> YOUR OBJECTIVE:
Please identify every line in the records below that contains the word "website", and copy each of those lines in full.

> DATA FOR ANALYSIS:
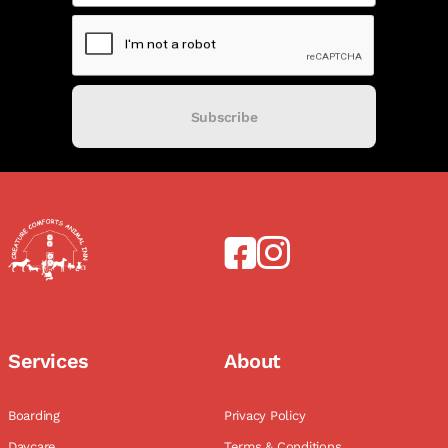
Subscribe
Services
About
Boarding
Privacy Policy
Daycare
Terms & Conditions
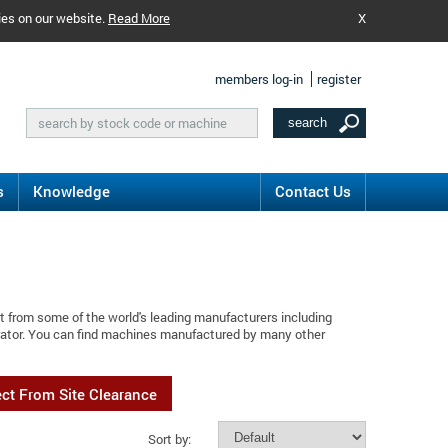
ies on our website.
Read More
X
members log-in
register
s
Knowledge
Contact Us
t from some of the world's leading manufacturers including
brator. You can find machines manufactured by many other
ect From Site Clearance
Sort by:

* * *

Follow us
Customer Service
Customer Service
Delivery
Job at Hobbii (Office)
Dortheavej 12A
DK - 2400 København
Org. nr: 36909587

--

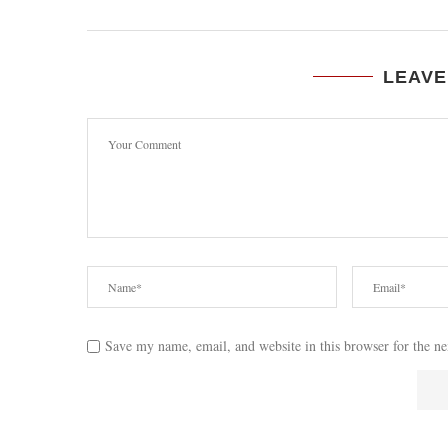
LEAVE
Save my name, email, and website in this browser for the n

> ANSWER AREA:
ies on our website.
Save my name, email, and website in this browser for the n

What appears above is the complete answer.